# Task item
Take the lines below between the one holding "# SQL Relationships" and the one holding "1. What is the", inclusive, and copy them exactly. Add nothing.

START Dataset excerpts

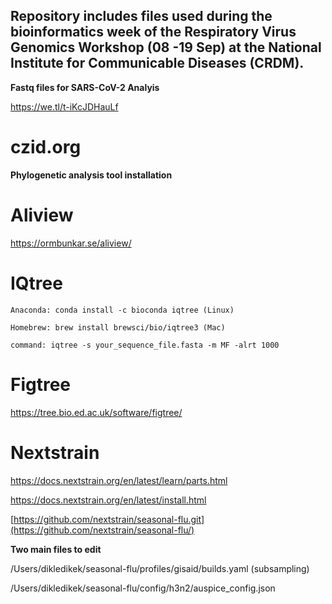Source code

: ## Repository includes files used during the bioinformatics week of the Respiratory Virus Genomics Workshop (08 -19 Sep) at the National Institute for Communicable Diseases (CRDM).

**Fastq files for SARS-CoV-2 Analyis**

https://we.tl/t-iKcJDHauLf 

# czid.org

**Phylogenetic analysis tool installation**

# Aliview 

https://ormbunkar.se/aliview/

# IQtree

```
Anaconda: conda install -c bioconda iqtree (Linux)

Homebrew: brew install brewsci/bio/iqtree3 (Mac)

command: iqtree -s your_sequence_file.fasta -m MF -alrt 1000

```

# Figtree

https://tree.bio.ed.ac.uk/software/figtree/

# Nextstrain

https://docs.nextstrain.org/en/latest/learn/parts.html

https://docs.nextstrain.org/en/latest/install.html

[https://github.com/nextstrain/seasonal-flu.git](https://github.com/nextstrain/seasonal-flu/)

**Two main files to edit**

/Users/dikledikek/seasonal-flu/profiles/gisaid/builds.yaml (subsampling)

/Users/dikledikek/seasonal-flu/config/h3n2/auspice_config.json


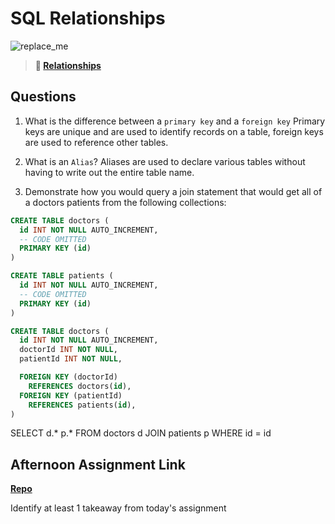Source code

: # SQL Relationships

![replace_me](https://codeworks.blob.core.windows.net/public/assets/img/illustrations/placeholder.svg)

> **📖 [Relationships](https://codeworksacademy.com/fs-student-guide/resources/wk11/02-MySQL-Relationships)**

## Questions

1. What is the difference between a `primary key` and a `foreign key`
Primary keys are unique and are used to identify records on a table, foreign keys are used to reference other tables. 

2. What is an `Alias`?
Aliases are used to declare various tables without having to write out the entire table name. 

3. Demonstrate how you would query a join statement that would get all of a doctors patients from the following collections:

```SQL
CREATE TABLE doctors (
  id INT NOT NULL AUTO_INCREMENT,
  -- CODE OMITTED
  PRIMARY KEY (id)
)

CREATE TABLE patients (
  id INT NOT NULL AUTO_INCREMENT,
  -- CODE OMITTED
  PRIMARY KEY (id)
)

CREATE TABLE doctors (
  id INT NOT NULL AUTO_INCREMENT,
  doctorId INT NOT NULL,
  patientId INT NOT NULL,

  FOREIGN KEY (doctorId)
    REFERENCES doctors(id),
  FOREIGN KEY (patientId)
    REFERENCES patients(id),
)

```
SELECT
d.*
p.*
FROM doctors d
JOIN patients p 
WHERE id = id

## Afternoon Assignment Link

**[Repo](https://github.com/Max-Ball/<ASSIGNMENT_REPO>)**

Identify at least 1 takeaway from today's assignment
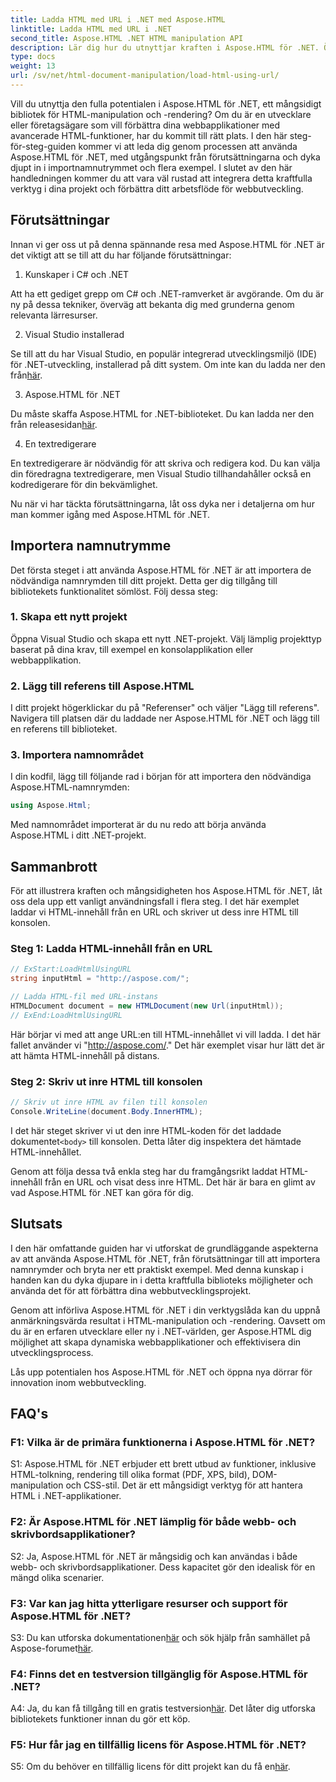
 ```yaml
---
title: Ladda HTML med URL i .NET med Aspose.HTML
linktitle: Ladda HTML med URL i .NET
second_title: Aspose.HTML .NET HTML manipulation API
description: Lär dig hur du utnyttjar kraften i Aspose.HTML för .NET. Öka din webbutveckling med HTML-manipulation och rendering.
type: docs
weight: 13
url: /sv/net/html-document-manipulation/load-html-using-url/
---
```


Vill du utnyttja den fulla potentialen i Aspose.HTML för .NET, ett mångsidigt bibliotek för HTML-manipulation och -rendering? Om du är en utvecklare eller företagsägare som vill förbättra dina webbapplikationer med avancerade HTML-funktioner, har du kommit till rätt plats. I den här steg-för-steg-guiden kommer vi att leda dig genom processen att använda Aspose.HTML för .NET, med utgångspunkt från förutsättningarna och dyka djupt in i importnamnutrymmet och flera exempel. I slutet av den här handledningen kommer du att vara väl rustad att integrera detta kraftfulla verktyg i dina projekt och förbättra ditt arbetsflöde för webbutveckling.

## Förutsättningar

Innan vi ger oss ut på denna spännande resa med Aspose.HTML för .NET är det viktigt att se till att du har följande förutsättningar:

1. Kunskaper i C# och .NET

Att ha ett gediget grepp om C# och .NET-ramverket är avgörande. Om du är ny på dessa tekniker, överväg att bekanta dig med grunderna genom relevanta lärresurser.

2. Visual Studio installerad

 Se till att du har Visual Studio, en populär integrerad utvecklingsmiljö (IDE) för .NET-utveckling, installerad på ditt system. Om inte kan du ladda ner den från[här](https://visualstudio.microsoft.com/).

3. Aspose.HTML för .NET

 Du måste skaffa Aspose.HTML for .NET-biblioteket. Du kan ladda ner den från releasesidan[här](https://releases.aspose.com/html/net/).

4. En textredigerare

En textredigerare är nödvändig för att skriva och redigera kod. Du kan välja din föredragna textredigerare, men Visual Studio tillhandahåller också en kodredigerare för din bekvämlighet.

Nu när vi har täckta förutsättningarna, låt oss dyka ner i detaljerna om hur man kommer igång med Aspose.HTML för .NET.

## Importera namnutrymme

Det första steget i att använda Aspose.HTML för .NET är att importera de nödvändiga namnrymden till ditt projekt. Detta ger dig tillgång till bibliotekets funktionalitet sömlöst. Följ dessa steg:

### 1. Skapa ett nytt projekt

Öppna Visual Studio och skapa ett nytt .NET-projekt. Välj lämplig projekttyp baserat på dina krav, till exempel en konsolapplikation eller webbapplikation.

### 2. Lägg till referens till Aspose.HTML

I ditt projekt högerklickar du på "Referenser" och väljer "Lägg till referens". Navigera till platsen där du laddade ner Aspose.HTML för .NET och lägg till en referens till biblioteket.

### 3. Importera namnområdet

I din kodfil, lägg till följande rad i början för att importera den nödvändiga Aspose.HTML-namnrymden:

```csharp
using Aspose.Html;
```

Med namnområdet importerat är du nu redo att börja använda Aspose.HTML i ditt .NET-projekt.

## Sammanbrott

För att illustrera kraften och mångsidigheten hos Aspose.HTML för .NET, låt oss dela upp ett vanligt användningsfall i flera steg. I det här exemplet laddar vi HTML-innehåll från en URL och skriver ut dess inre HTML till konsolen.

### Steg 1: Ladda HTML-innehåll från en URL

```csharp
// ExStart:LoadHtmlUsingURL
string inputHtml = "http://aspose.com/";

// Ladda HTML-fil med URL-instans
HTMLDocument document = new HTMLDocument(new Url(inputHtml));
// ExEnd:LoadHtmlUsingURL
```

Här börjar vi med att ange URL:en till HTML-innehållet vi vill ladda. I det här fallet använder vi "http://aspose.com/." Det här exemplet visar hur lätt det är att hämta HTML-innehåll på distans.

### Steg 2: Skriv ut inre HTML till konsolen

```csharp
// Skriv ut inre HTML av filen till konsolen
Console.WriteLine(document.Body.InnerHTML);
```

 I det här steget skriver vi ut den inre HTML-koden för det laddade dokumentet`<body>` till konsolen. Detta låter dig inspektera det hämtade HTML-innehållet.

Genom att följa dessa två enkla steg har du framgångsrikt laddat HTML-innehåll från en URL och visat dess inre HTML. Det här är bara en glimt av vad Aspose.HTML för .NET kan göra för dig.

## Slutsats

I den här omfattande guiden har vi utforskat de grundläggande aspekterna av att använda Aspose.HTML för .NET, från förutsättningar till att importera namnrymder och bryta ner ett praktiskt exempel. Med denna kunskap i handen kan du dyka djupare in i detta kraftfulla biblioteks möjligheter och använda det för att förbättra dina webbutvecklingsprojekt.

Genom att införliva Aspose.HTML för .NET i din verktygslåda kan du uppnå anmärkningsvärda resultat i HTML-manipulation och -rendering. Oavsett om du är en erfaren utvecklare eller ny i .NET-världen, ger Aspose.HTML dig möjlighet att skapa dynamiska webbapplikationer och effektivisera din utvecklingsprocess.

Lås upp potentialen hos Aspose.HTML för .NET och öppna nya dörrar för innovation inom webbutveckling.

## FAQ's

### F1: Vilka är de primära funktionerna i Aspose.HTML för .NET?
   
S1: Aspose.HTML för .NET erbjuder ett brett utbud av funktioner, inklusive HTML-tolkning, rendering till olika format (PDF, XPS, bild), DOM-manipulation och CSS-stil. Det är ett mångsidigt verktyg för att hantera HTML i .NET-applikationer.

### F2: Är Aspose.HTML för .NET lämplig för både webb- och skrivbordsapplikationer?
   
S2: Ja, Aspose.HTML för .NET är mångsidig och kan användas i både webb- och skrivbordsapplikationer. Dess kapacitet gör den idealisk för en mängd olika scenarier.

### F3: Var kan jag hitta ytterligare resurser och support för Aspose.HTML för .NET?
   
 S3: Du kan utforska dokumentationen[här](https://reference.aspose.com/html/net/) och sök hjälp från samhället på Aspose-forumet[här](https://forum.aspose.com/).

### F4: Finns det en testversion tillgänglig för Aspose.HTML för .NET?
   
 A4: Ja, du kan få tillgång till en gratis testversion[här](https://releases.aspose.com/). Det låter dig utforska bibliotekets funktioner innan du gör ett köp.

### F5: Hur får jag en tillfällig licens för Aspose.HTML för .NET?
   
S5: Om du behöver en tillfällig licens för ditt projekt kan du få en[här](https://purchase.aspose.com/temporary-license/).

END Dataset excerpts

# Task output
: # SQL Relationships

![replace_me](https://codeworks.blob.core.windows.net/public/assets/img/illustrations/placeholder.svg)

> **📖 [Relationships](https://codeworksacademy.com/fs-student-guide/resources/wk11/02-MySQL-Relationships)**

## Questions

1. What is the difference between a `primary key` and a `foreign key`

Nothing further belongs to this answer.